HOUSTON—As artificial intelligence and the Big Data that powers it dominates the agenda of Silicon Valley’s heavyweights, some oil and gas players are looking at how such technologies can lead to further improvements in the oil patch.
It’s something that Anadarko Petroleum CEO Al Walker thinks about, particularly its ability to lower breakevens, reduce exploration risk and advance seismic interpretation.
“Someone is going to find a way to take seismic data and make it predictive of hydrocarbon phasing so the exploration risk we all face today will go down,” Walker said during the recent Landmark Innovation Forum & Expo (LIFE) in Houston. “At the same time we find ways to make what we do more efficient so that our breakevens are low … producing good returns and good cash flow even when pulled around by volatility we can’t control.”
Seeking a culture change while moving to embrace digital technologies such as artificial intelligence (AI), the ability of machines to imitate the behavior of humans, Anadarko formed an advanced analytics and emerging technologies group in October 2016. The group came roughly a year after the E&P added a techie to its board—Primer’s Sean Gourley— to help the company harness and grow its technical skills. Gorley, the CEO of the software development company that specializes in designing artificial intelligence applications, joined Walker on stage at LIFE.
They addressed technology, challenges, strategy and fear as the industry, once known for its slow uptake of technology, writes a new chapter.
While the downturn has led the oil and gas industry to technology to improve efficiency and lower costs, Gourley pointed out that the industry still has much work to do. He mentioned a survey conducted by MIT Sloan Management Review and Deloitte that gave the industry of 4.6 out of 10 in the area of technology.

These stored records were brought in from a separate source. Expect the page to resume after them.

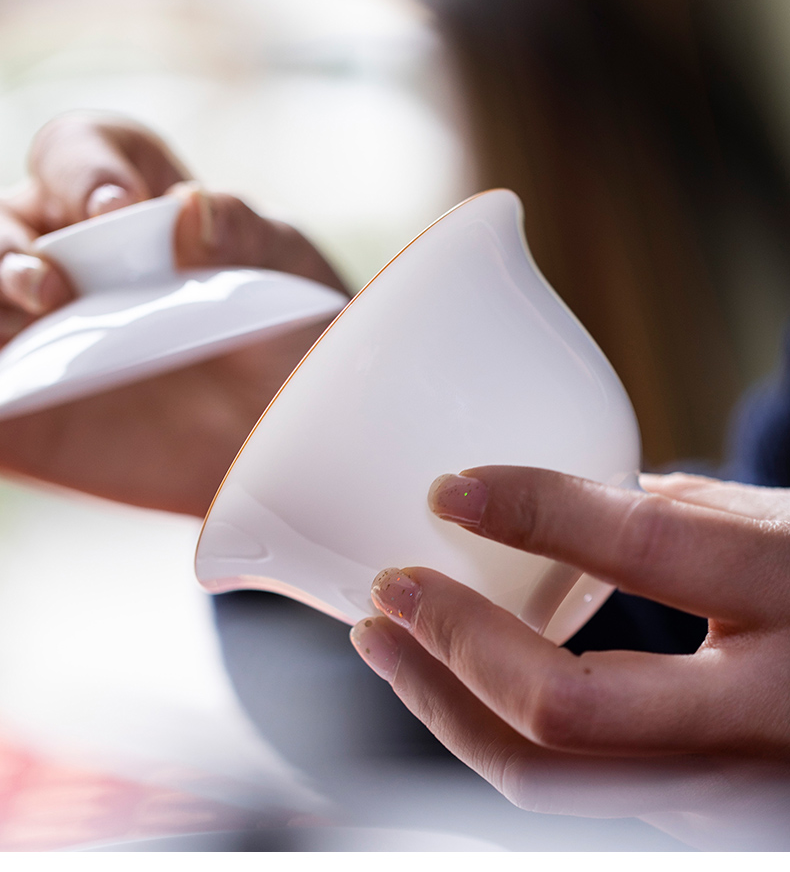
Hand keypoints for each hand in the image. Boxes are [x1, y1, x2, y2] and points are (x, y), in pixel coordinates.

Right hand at [0, 112, 347, 514]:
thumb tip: (187, 208)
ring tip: (32, 321)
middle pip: (1, 223)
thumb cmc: (287, 332)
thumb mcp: (284, 264)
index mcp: (124, 200)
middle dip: (7, 244)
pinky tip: (8, 382)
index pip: (74, 151)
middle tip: (54, 284)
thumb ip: (239, 228)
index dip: (82, 168)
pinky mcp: (25, 413)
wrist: (290, 432)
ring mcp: (38, 333)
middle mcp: (66, 256)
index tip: (117, 206)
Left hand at [349, 466, 789, 776]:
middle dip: (455, 646)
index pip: (645, 549)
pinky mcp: (704, 826)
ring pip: (556, 780)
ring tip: (384, 641)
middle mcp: (767, 712)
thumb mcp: (786, 526)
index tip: (450, 486)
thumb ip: (684, 516)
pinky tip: (453, 686)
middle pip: (570, 712)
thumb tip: (554, 500)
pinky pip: (577, 793)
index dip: (533, 510)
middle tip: (392, 586)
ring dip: (445, 707)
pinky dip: (494, 735)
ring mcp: (734, 792)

“I think the judgement was [the industry] has data, has initiatives, [but] no strategy,” Gourley said. Compared to the likes of Google, which is betting itself on AI, the oil and gas industry is in a different space, he added, but the data is there. “The large oil and gas companies are producing 1.5 petabytes of information on average every day. There are huge amounts of information.”

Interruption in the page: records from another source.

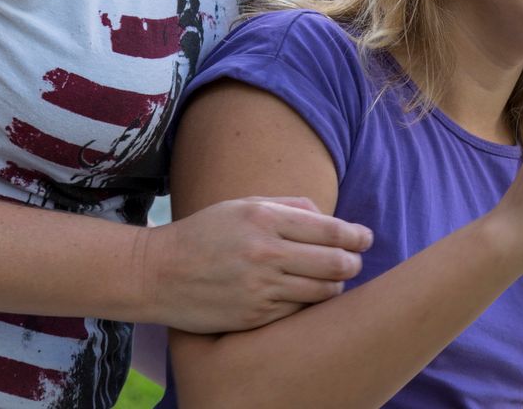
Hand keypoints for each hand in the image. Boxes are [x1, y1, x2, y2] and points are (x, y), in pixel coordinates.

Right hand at [135, 196, 372, 332]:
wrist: (157, 273)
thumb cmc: (204, 234)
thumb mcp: (242, 206)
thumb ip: (288, 206)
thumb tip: (329, 216)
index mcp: (264, 219)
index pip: (331, 229)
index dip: (356, 236)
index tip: (365, 238)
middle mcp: (265, 252)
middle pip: (335, 263)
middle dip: (352, 262)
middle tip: (353, 261)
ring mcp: (260, 287)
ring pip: (323, 291)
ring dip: (335, 285)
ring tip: (332, 279)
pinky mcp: (254, 315)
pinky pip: (299, 311)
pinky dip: (308, 303)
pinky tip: (302, 295)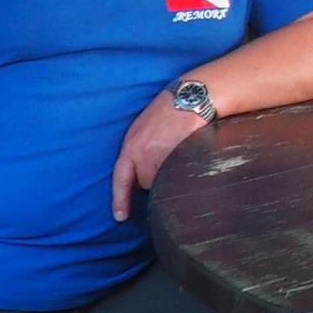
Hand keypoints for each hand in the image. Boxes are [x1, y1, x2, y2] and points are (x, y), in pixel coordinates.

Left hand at [111, 90, 210, 221]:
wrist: (193, 94)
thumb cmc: (172, 108)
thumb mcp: (145, 126)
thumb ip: (139, 148)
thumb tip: (142, 173)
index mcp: (131, 144)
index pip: (121, 177)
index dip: (120, 199)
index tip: (120, 217)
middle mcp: (142, 151)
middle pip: (146, 181)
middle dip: (156, 175)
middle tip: (168, 154)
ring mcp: (161, 153)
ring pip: (165, 179)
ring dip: (171, 171)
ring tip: (179, 149)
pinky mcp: (179, 153)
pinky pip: (180, 171)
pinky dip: (185, 166)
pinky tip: (188, 149)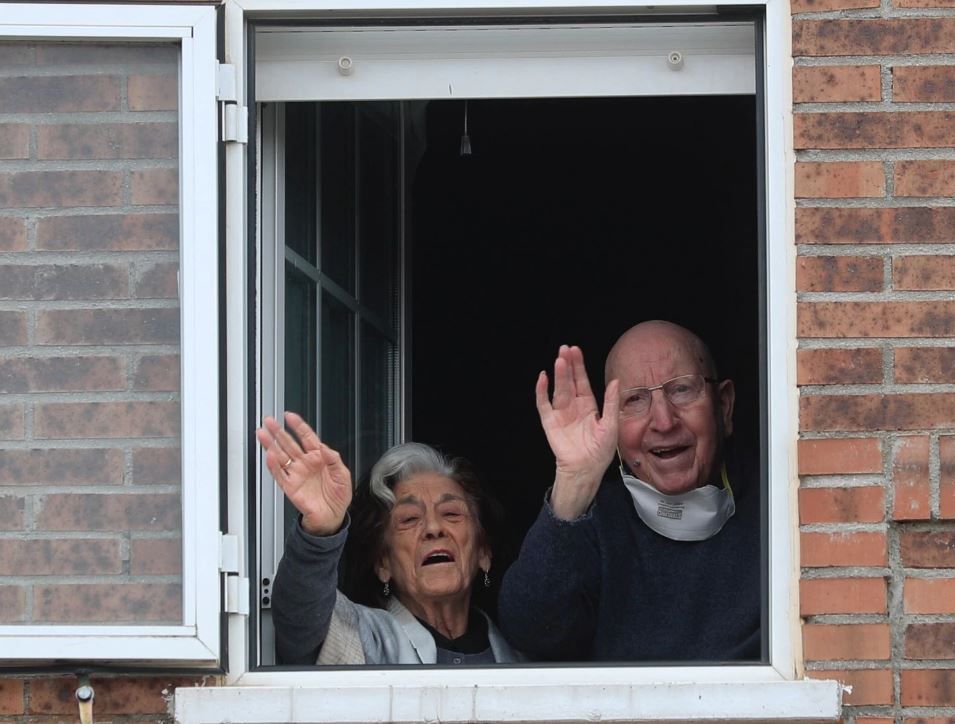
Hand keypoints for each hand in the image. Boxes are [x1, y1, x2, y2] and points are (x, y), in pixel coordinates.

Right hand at [256, 412, 352, 535]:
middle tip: (269, 421)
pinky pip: (280, 474)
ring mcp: (297, 474)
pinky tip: (269, 456)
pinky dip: (274, 466)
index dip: (298, 426)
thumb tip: (326, 448)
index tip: (290, 416)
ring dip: (271, 445)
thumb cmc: (338, 496)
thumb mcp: (343, 475)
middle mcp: (305, 463)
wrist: (332, 516)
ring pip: (281, 456)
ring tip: (263, 434)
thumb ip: (334, 460)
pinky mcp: (291, 486)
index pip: (307, 437)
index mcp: (319, 457)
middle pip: (289, 443)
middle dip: (279, 431)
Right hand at [535, 345, 618, 519]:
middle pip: (569, 381)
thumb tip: (615, 381)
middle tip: (565, 349)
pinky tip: (543, 378)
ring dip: (558, 375)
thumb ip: (611, 403)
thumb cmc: (600, 451)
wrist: (586, 469)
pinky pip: (543, 404)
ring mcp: (560, 413)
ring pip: (558, 389)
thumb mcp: (611, 424)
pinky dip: (541, 391)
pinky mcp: (549, 422)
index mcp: (588, 406)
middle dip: (567, 365)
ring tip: (559, 360)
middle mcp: (573, 406)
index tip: (576, 351)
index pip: (582, 381)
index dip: (579, 366)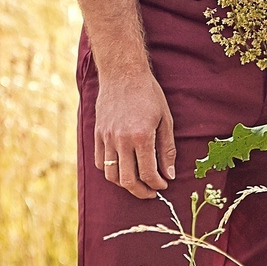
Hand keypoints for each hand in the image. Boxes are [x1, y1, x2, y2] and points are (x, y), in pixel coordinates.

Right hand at [95, 66, 175, 198]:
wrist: (122, 73)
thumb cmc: (148, 94)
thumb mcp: (165, 119)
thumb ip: (167, 149)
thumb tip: (169, 174)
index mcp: (141, 137)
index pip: (148, 173)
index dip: (157, 184)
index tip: (164, 185)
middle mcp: (121, 140)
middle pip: (127, 180)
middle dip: (141, 191)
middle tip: (151, 192)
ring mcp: (106, 138)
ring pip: (111, 174)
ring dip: (125, 184)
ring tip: (137, 183)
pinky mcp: (97, 134)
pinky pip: (100, 161)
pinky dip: (110, 171)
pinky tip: (122, 169)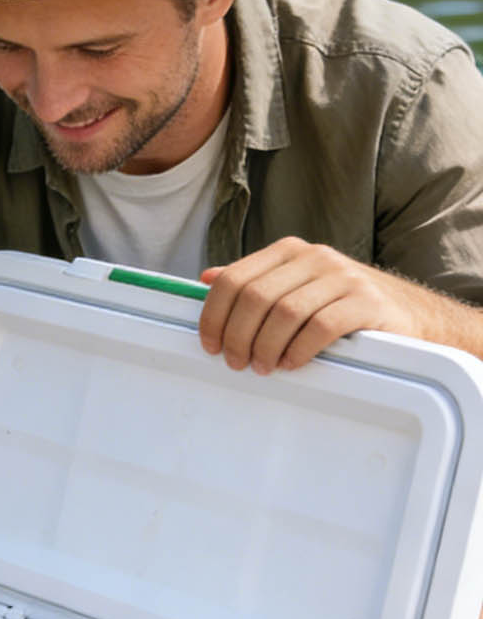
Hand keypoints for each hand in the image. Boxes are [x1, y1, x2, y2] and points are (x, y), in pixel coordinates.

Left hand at [198, 237, 431, 372]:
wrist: (409, 316)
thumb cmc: (343, 306)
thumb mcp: (298, 286)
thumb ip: (256, 281)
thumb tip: (208, 278)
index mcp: (289, 252)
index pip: (234, 278)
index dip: (214, 315)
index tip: (210, 344)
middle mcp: (315, 258)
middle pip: (255, 297)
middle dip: (237, 336)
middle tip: (236, 363)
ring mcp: (343, 277)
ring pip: (284, 313)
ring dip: (265, 347)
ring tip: (263, 367)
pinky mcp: (366, 302)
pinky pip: (320, 327)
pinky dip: (299, 351)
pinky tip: (292, 364)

However, only about 1% of it is being used, Gourley said. Engineers spend most of their time looking for data needed, extracting it and cleaning or modifying it for use, instead of analyzing it. But having a strategy is key when aiming to make data obtained useable and accessible, he later added.
BP showed the world what supercomputing technology is capable of unveiling when the company used advanced seismic technology and supercomputing power to identify more than 200 million barrels of additional resources at the Atlantis Field in the U.S. Gulf of Mexico. It later identified more resources at other fields.
A technology called full waveform inversion along with work by a Houston-based engineering team on an algorithm, which speeds the time it takes to process and analyze data, made it possible. The technique involves matching seismic simulations with existing seismic data to produce subsurface images that are of better quality.
Deep learning, an algorithm-driven form of machine learning in which each layer of a deep neural network learns from the one before it, can play a role in identifying fault transitions. Gourley spoke of how deep learning was used to program computers to win games against humans and how such technology is also being used in oncology to detect and identify tumors. “I think we’ll see the same kind of rapid evolution of sort in a lot of different sectors,” he said.
So what does this mean for humans? Walker recalled concerns raised by geophysicists when the company began thinking about ways to use AI for seismic interpretation. Geophysicists questioned whether they would “become the next Model T,” being put out of business, Walker said. He responded by comparing the situation to radiologists, saying there are just as many today as there were 20 years ago. “Human interaction with a machine improves diagnostics,” he said.
However, they might not have been the best example, considering Gourley said radiology is not one of the most popular areas to go into today given the recognition that there may not be a job for someone entering medical training today. Algorithms have been getting quicker and better at recognizing patterns and helping improve diagnoses.
“For anyone entering geophysics today, “you should probably be very good at interacting with AI if you still want a job,” Gourley said. “It’s going to be a combination of humans and machines coming together” that leads to improved accuracy and technology advances.
Some tasks will become automated, but the more difficult ones will require a combination of both humans and machines, he added. Skills such as scientific computer programming language are a must.
Anadarko was perhaps lucky when its search to fill advanced analytics and emerging technologies positions attracted hundreds, given the lures of Google, Facebook, Amazon and other tech giants seeking similar talent. But the oil and gas industry as a whole still faces challenges in attracting such talent.
Companies must give “technology a place at the table,” while also giving employees space to build and pushing them to become better and stay at the top of their game, Gourley said. “A lot of things have to change in oil and gas to do that,” he added, turning to everything from changing the way office spaces are designed to embracing quirkiness.
Walker said that the industry “certainly understands that if we don’t apply technology differently we’re going to find ourselves in a spot we don’t want to be.”
He later added that “If we’re not using machine learning to improve, think and progress the way a toddler would progress through life, we’re going to get left.”